Last month we’ve had the opportunity to do some remote performance tests of one of the earlier prototypes of the A2BOX Scrypt ASIC miners and recently we were able to get our hands on one of these powerful miners to do a hands on review of the final product being shipped to customers from MinerEU. These miners are based on the 28nm Innosilicon A2 Scrypt ASIC chips and have 48 of them placed on 6 separate modules able to provide a total hashrate of about 84-86 MHS. The device comes with a built in power supply and a Raspberry Pi controller with a web based control panel, so it is ready to be connected and you can immediately start mining with it.


The power consumption mentioned in the specifications of the miner is 750W and the power supply you will find inside the case is GameZone GX1100M, apparently rated at 1100W 80Plus Gold certified. We could not find that much information about these power supplies as they are apparently a Chinese brand, but a good quality one judging from the specs and the performance they offer – supposedly providing 90% efficiency. We are going to be comparing these power supplies to other well know brand model in terms of power usage and efficiency, but we are not going to be focusing on that here. The review of the miner will be done with the ATX power supply that you get the Scrypt ASIC miner with and as we’ve already mentioned the GameZone GX1100M does a great job in powering the device. The specific model should be capable of handling peaks of up to 1300W as we understand and it uses a modular design, though not fully modular.


You can see that inside the case of the miner there are 6 modules with big aluminum heatsinks. Each module has 8 chips and there are heatsinks both on the back of the PCBs as well as on the front side directly placed on the A2 chips for better cooling. The fact that the device uses 28nm chips and has large heatsinks on both sides along with serious airflow ensures that the miner runs pretty cool, even with the not so low power usage of the device. We’ll get back to the cooling system and its performance and the operating temperatures in a bit when we start talking about the tests. What does make a very good impression is the fact that the miner is very sturdy and well built and you would expect nothing less for a piece of hardware that is so expensive.


The A2BOX Scrypt ASIC miner comes in a standard 4U case, so you can say that it is ready to go directly into more serious mining farms that use racks in data centers for example. The device itself does look a bit like a server because of the case and because of the noise level you will get from it.
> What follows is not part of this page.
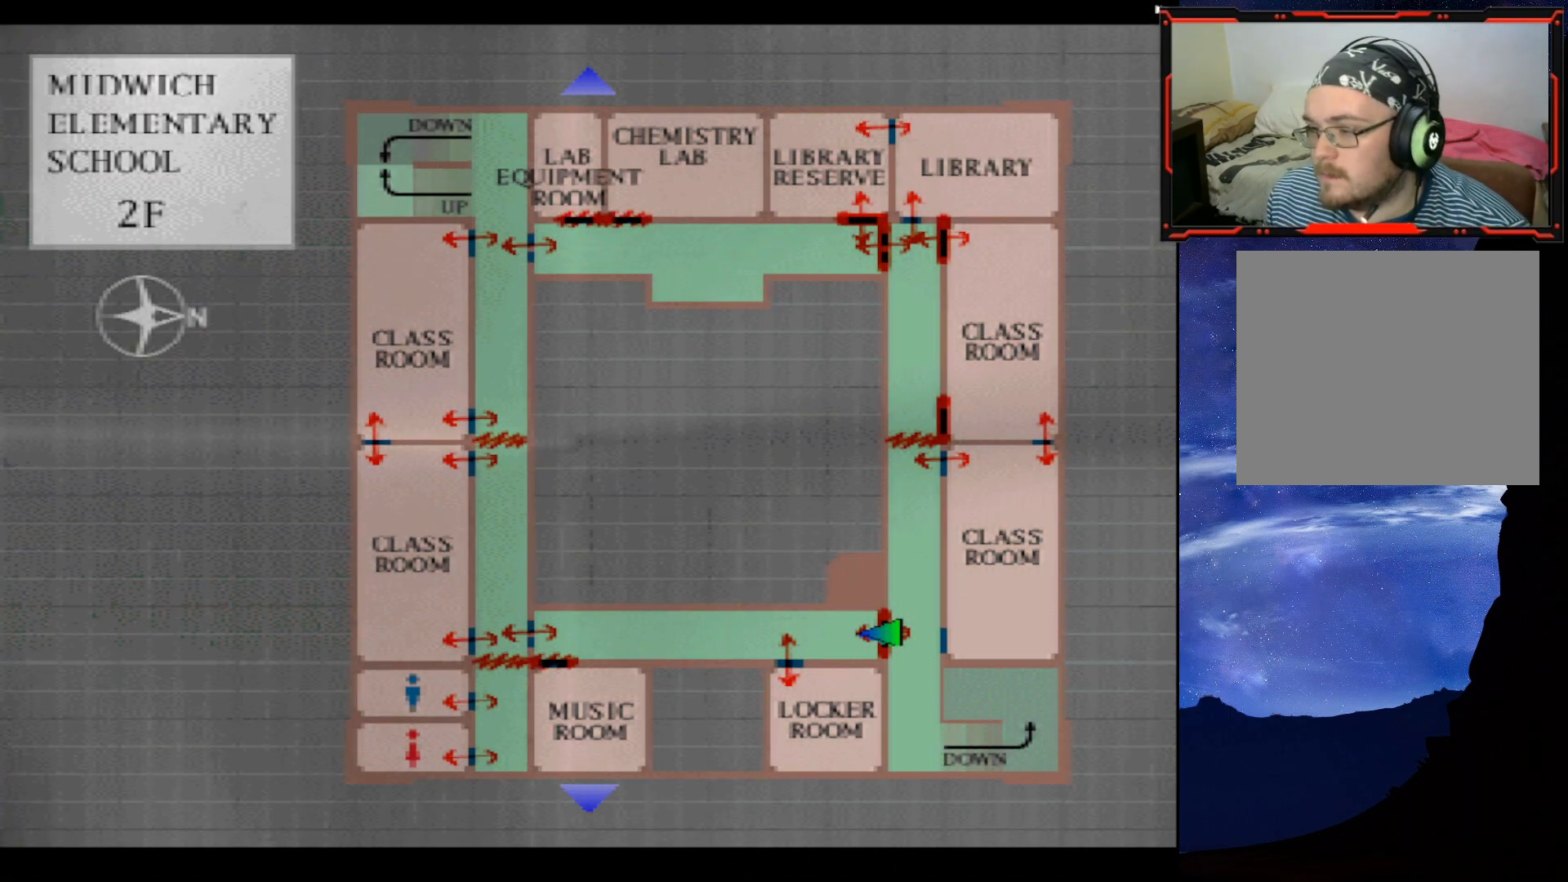
{"buttons": [], "right_stick": "center", "events": []}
We’ve seen noisier miners, but you cannot call a noise level of about 67 dBA at a distance of 1 meter from the device very silent either. The miner uses three server grade 120x38mm Nidec TA4500DC fans for the cooling and they do a great job with the noise not being considered at all. What you should be well aware of is that this miner is not a great choice to have at home in your living room or bedroom to mine 24/7, it is best suited for use in a well ventilated dedicated room for mining hardware or a more serious mining farms.
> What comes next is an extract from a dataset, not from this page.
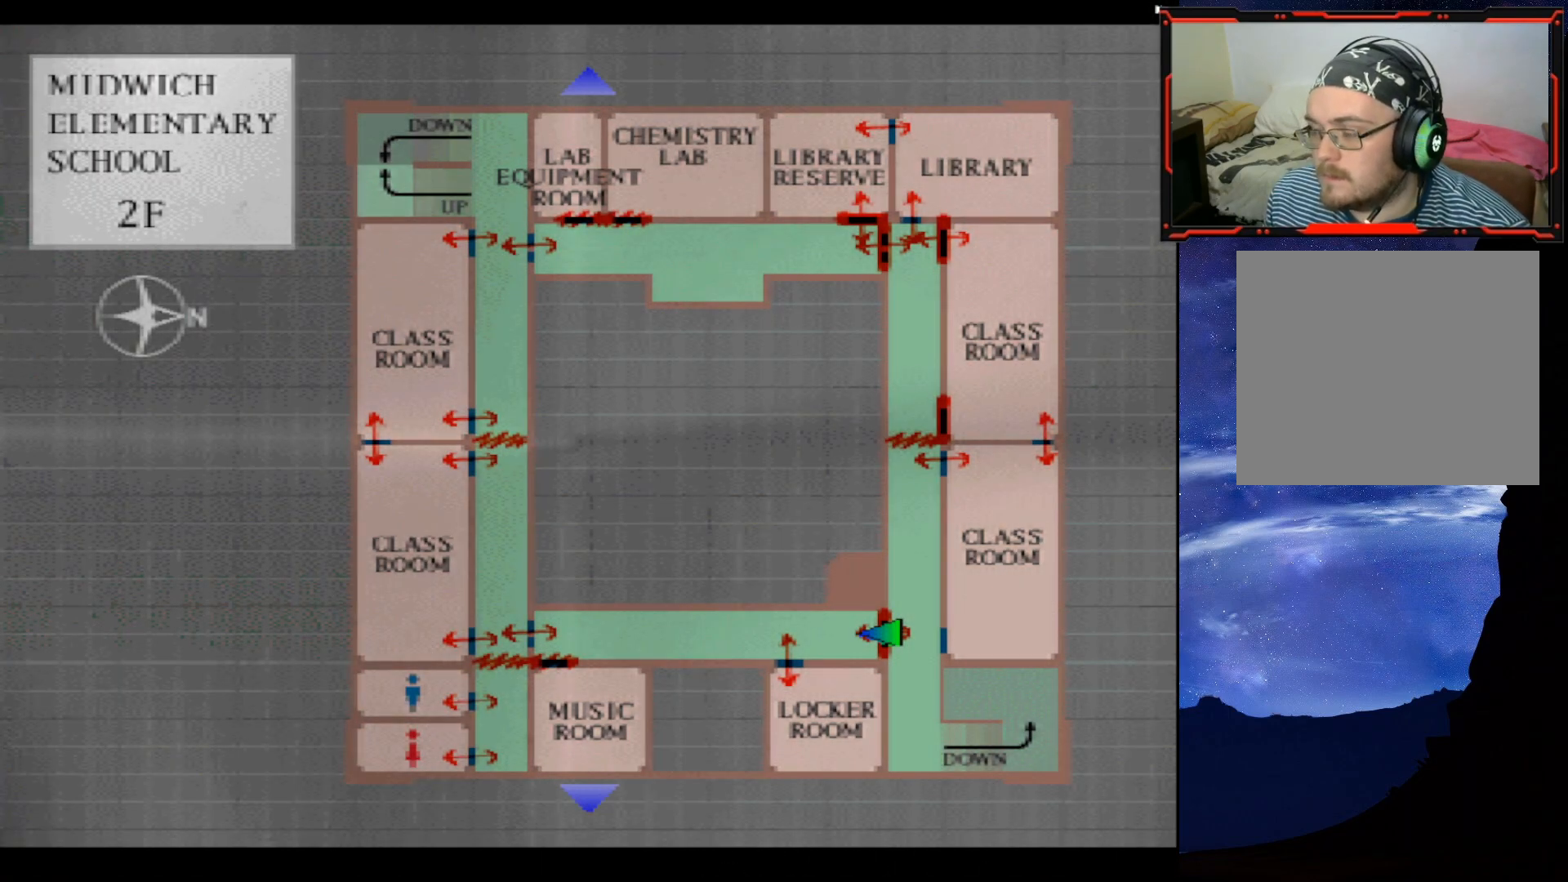
{"buttons": [], "right_stick": "center", "events": []}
Taking a look at the power usage of the device we can see that it needs about 825W of power from the power socket, and if we take into account the 90% efficiency of the power supply the actual power consumption of the hardware should be about 750W. You are however going to be paying for the 825W of power as the difference is what gets wasted as heat during the conversion inside the PSU. Since currently Innosilicon A2 Scrypt ASIC chips are still the only ones that are based on 28nm process they are also the most power efficient solution available on the market in the form of a Scrypt ASIC miner. The drawback is that the miners based on these chips are more expensive to produce and that affects the end user price as well, but at the moment reaching the same hashrate with alternative solutions that are based on 55nm chips would come with about 3 times higher power consumption.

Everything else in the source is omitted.